ANNA MAGNANI, L’IRRIPETIBILE

A cura di Emiliano Morreale

Anna Magnani è stata per il cinema quasi quel che Eleonora Duse era stata per il teatro. Un simbolo dell’Italia, certo, ma anche il simbolo stesso del mestiere di attrice. Il ruolo di Pina in Roma città aperta venne subito declinato in mille varianti di popolana eroica o comica, da L’onorevole Angelina a Molti sogni per le strade, fino alla metà degli anni Cinquanta. La posa simbolica in cui la si può fissare è quella di una donna tra la folla, trattenuta mentre si rivolta dolorosamente contro le ingiustizie della storia (in Roma città aperta, in Un uomo ritorna, in L’onorevole Angelina…).
Ma Anna Magnani è stata molto altro: prima della guerra attrice di prosa e soubrette (come ricordano ancora le sue prime apparizioni cinematografiche, su tutte Teresa Venerdì), nel dopoguerra interprete di ruoli inattesi, dal monologo Una voce umana filmato da Rossellini in L’amore a Le Carrosse d’or di Renoir. Fu anche capace di conquistare Hollywood, recitando in inglese e vincendo (tra le pochissime non anglofone) l’Oscar come migliore attrice protagonista nel 1956 per The Rose Tattoo. Lo stile-Magnani, pur irraggiungibile, influenzerà le attrici di mezzo mondo, dalle figlie dell’Actors Studio all’Estremo Oriente. Certi suoi gesti, come il portarsi le mani alla gola, sullo sterno, o col dorso ad asciugare la fronte, sono un segno ormai inequivocabile (basti pensare a come le ha rifatte, quasi citando, Meryl Streep nei Ponti di Madison County).

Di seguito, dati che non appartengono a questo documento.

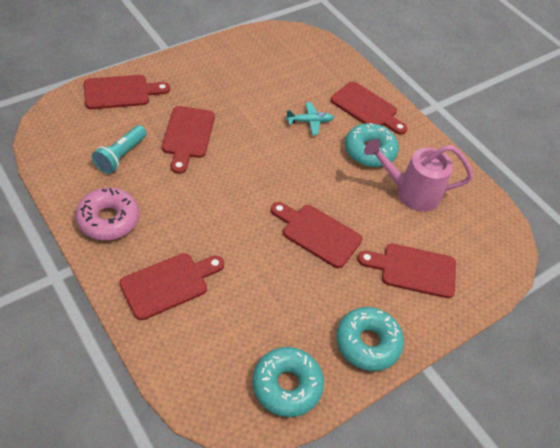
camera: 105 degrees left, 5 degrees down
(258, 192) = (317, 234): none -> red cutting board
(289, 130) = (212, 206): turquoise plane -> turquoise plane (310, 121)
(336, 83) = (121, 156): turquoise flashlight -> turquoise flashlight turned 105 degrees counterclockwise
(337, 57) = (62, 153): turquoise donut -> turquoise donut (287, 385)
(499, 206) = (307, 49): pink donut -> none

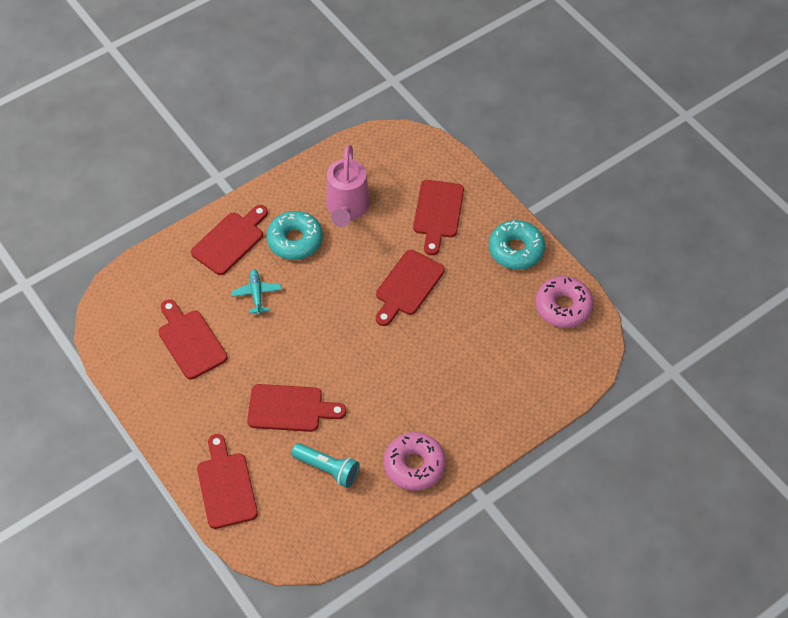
camera: 85 degrees left, 5 degrees up
(169, 284) = (481, 402): red cutting board -> red cutting board (190, 341)
(287, 385) = (563, 307): turquoise donut -> pink donut

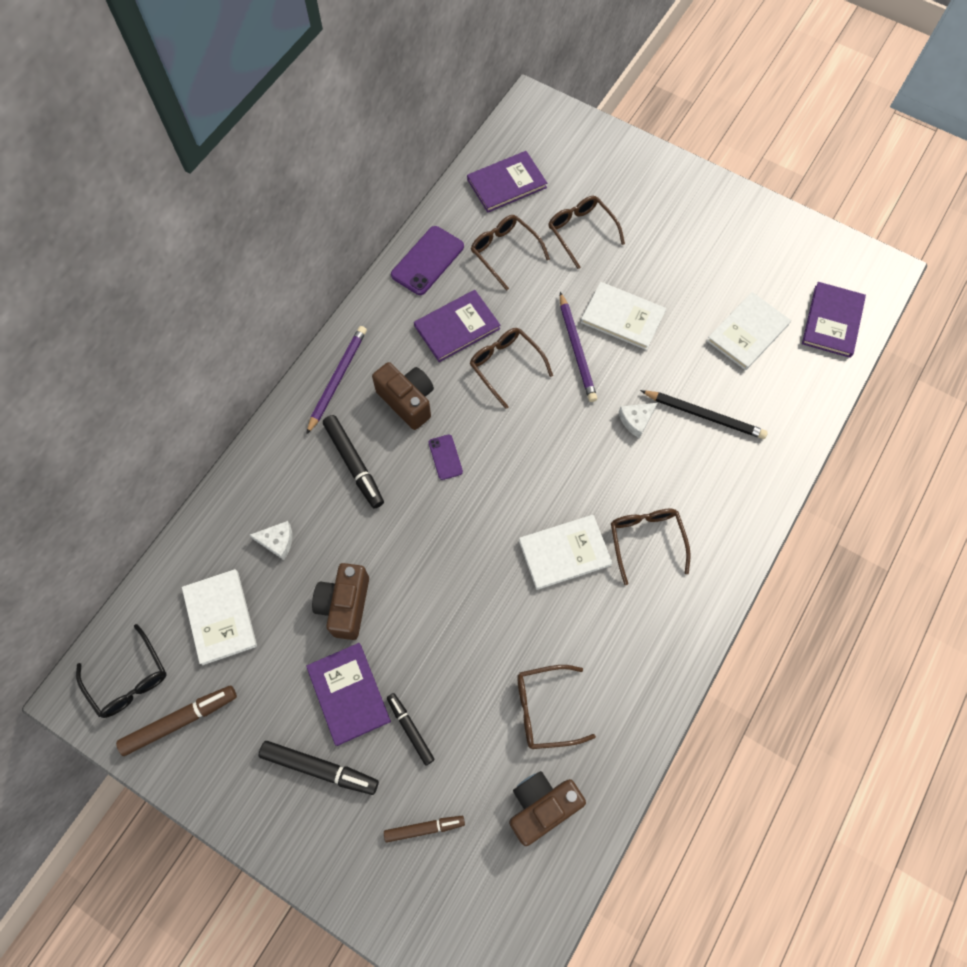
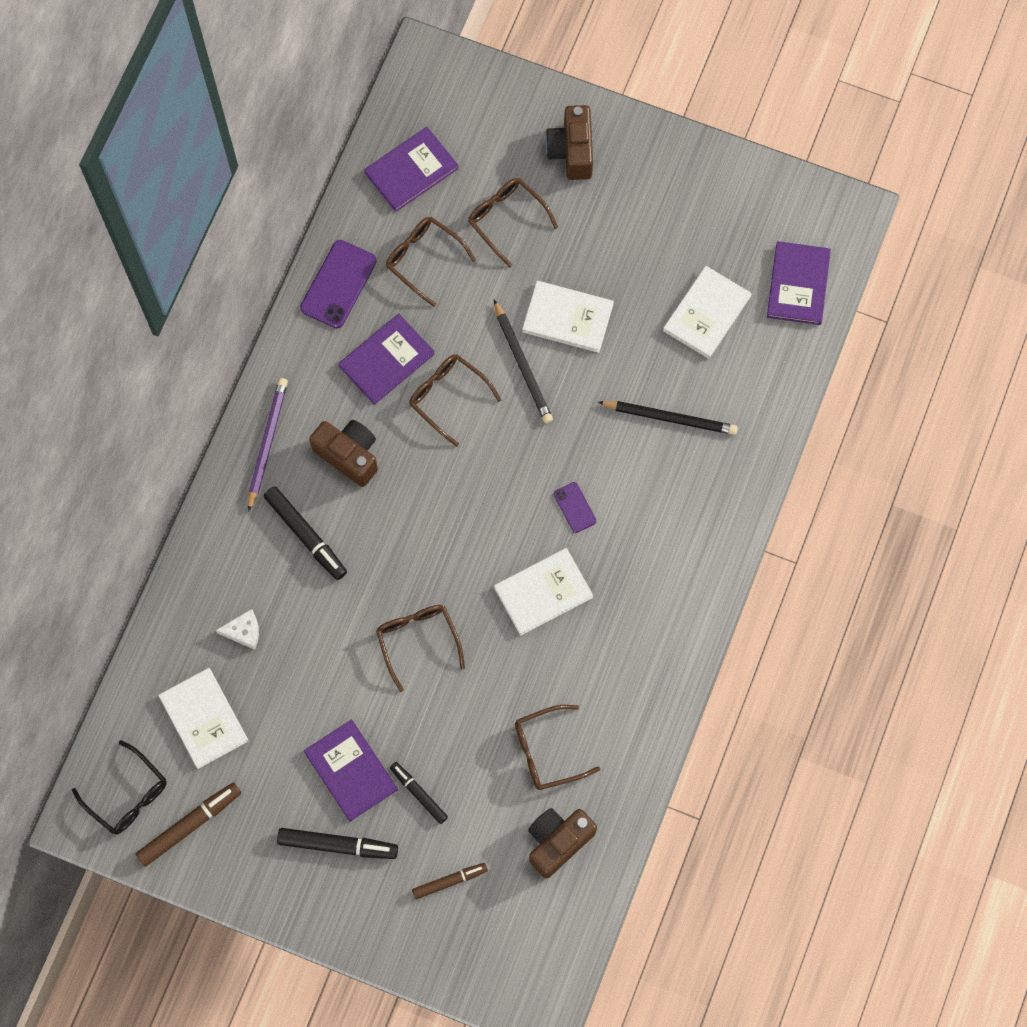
camera: 10 degrees left, 5 degrees up
(345, 605) = (328, 685): brown camera -> brown camera (571, 151)
(445, 457) = (401, 511): purple phone -> purple phone (574, 507)
(577, 349) = (523, 364): purple pencil -> black pencil
(636, 420) = (598, 436): white cheese -> none
(646, 541) = (625, 566): brown glasses -> brown glasses (418, 641)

“Lupa e vestale, aristocratica e stracciona, tetra e buffonesca”: così la definisce Federico Fellini, pedinandola in Roma, un cameo di pochi minuti destinato a essere la sua ultima apparizione cinematografica. Oggi, è facile dire, un’attrice come lei non potrebbe esistere. Ma Magnani era, già all’epoca, unica, controcorrente: spiazzante come presenza scenica fin dai suoi provini all’Accademia d’arte drammatica, sconcertante come figura divistica, spesso criticata o irrisa nei media popolari, infine troppo grande per il nostro cinema e simbolo di un’Italia perduta, “volto di un passato che non può più tornare, icona che abbiamo bestemmiato” (Goffredo Fofi). E se poeti come Pasolini e Ungaretti hanno cantato, in diverso modo, il suo urlo in Roma città aperta, altri due pianti possono incorniciare il destino dei suoi personaggi: quello singhiozzante sulla panchina, mentre abbraccia sua figlia e si guarda smarrita intorno mormorando “aiuto”, nell’ultima parte di Bellissima – e l’altro, muto, ancora trattenuta da una piccola folla, mentre fissa a occhi sgranati la nuova Roma in lontananza, nel finale di Mamma Roma.